I think this is a silly butt-hurt reaction. The truth is that players and their agents are doing the legwork to set up these kinds of opportunities. ESPN didn't poach him from us while he sat there like a wide-eyed innocent. He's a grown-up who hired an agent to make these exact kinds of opportunities happen for him.
And Witten was in the unique position of being a very visible player for a visible team, with a well-known name and a carefully crafted PR image that kept him away from controversy or unlikeable positions or harsher spotlights, and meticulously put him in bland, inoffensive positions for most of his career.
Together with his representation, he positioned himself as most non-Cowboys fans' favorite Cowboy. So signing him poses a double-dipping benefit of appealing to Dallas fans who love him, and Dallas foes who respect him.

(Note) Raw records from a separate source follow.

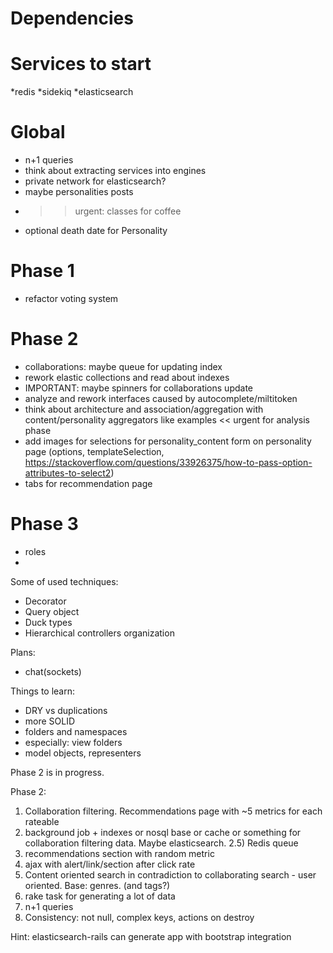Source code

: # Dependencies

# Services to start
*redis
*sidekiq
*elasticsearch

# Global
* n+1 queries
* think about extracting services into engines
* private network for elasticsearch?
* maybe personalities posts
* >> urgent: classes for coffee
* optional death date for Personality

# Phase 1
* refactor voting system

# Phase 2
* collaborations: maybe queue for updating index
* rework elastic collections and read about indexes
* IMPORTANT: maybe spinners for collaborations update
* analyze and rework interfaces caused by autocomplete/miltitoken
* think about architecture and association/aggregation with content/personality aggregators like examples << urgent for analysis phase
* add images for selections for personality_content form on personality page
    (options, templateSelection, https://stackoverflow.com/questions/33926375/how-to-pass-option-attributes-to-select2)
* tabs for recommendation page

# Phase 3
* roles
* <move info here later>

Some of used techniques:
* Decorator
* Query object
* Duck types
* Hierarchical controllers organization

Plans:
* chat(sockets)

Things to learn:
* DRY vs duplications
* more SOLID
* folders and namespaces
* especially: view folders
* model objects, representers

Phase 2 is in progress.

Phase 2:
1) Collaboration filtering. Recommendations page with ~5 metrics for each rateable
2) background job + indexes or nosql base or cache or something for collaboration filtering data. Maybe elasticsearch.
2.5) Redis queue
3) recommendations section with random metric
4) ajax with alert/link/section after click rate
5) Content oriented search in contradiction to collaborating search - user oriented. Base: genres. (and tags?)
6) rake task for generating a lot of data
7) n+1 queries
8) Consistency: not null, complex keys, actions on destroy

Hint: elasticsearch-rails can generate app with bootstrap integration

To say nothing of the casual fans who just vaguely know his name and production from their Fantasy teams over the last decade.
And fans who think he's the bees' knees for non-football reasons because he stars in commercials with bland, mainstream, vaguely "wholesome" material that appeals to the people who just like players based on them mirroring the way they choose to see themselves. You could live in a Dallas-hating part of the country like Pennsylvania, and when your big, diverse family gets together for Thanksgiving and has a Dallas game on in the background as they spend the holiday together, your conservative uncle probably likes Witten because of that ad where he works out to country music that sounds like the stuff your uncle listens to. But your woke young sister-in-law likes him because of his commercials for that NFL program to get kids physically active to fight childhood obesity.
Witten's people made sure there's something about him for everyone to like. And they didn't do it for nothing. This is where it was always heading. And it wasn't an accident that it happened, though I'm sure Witten would never tell you that (and perhaps he didn't even bother participating in those conversations -- but I'm sure his people did, because he paid them to have those kinds of conversations).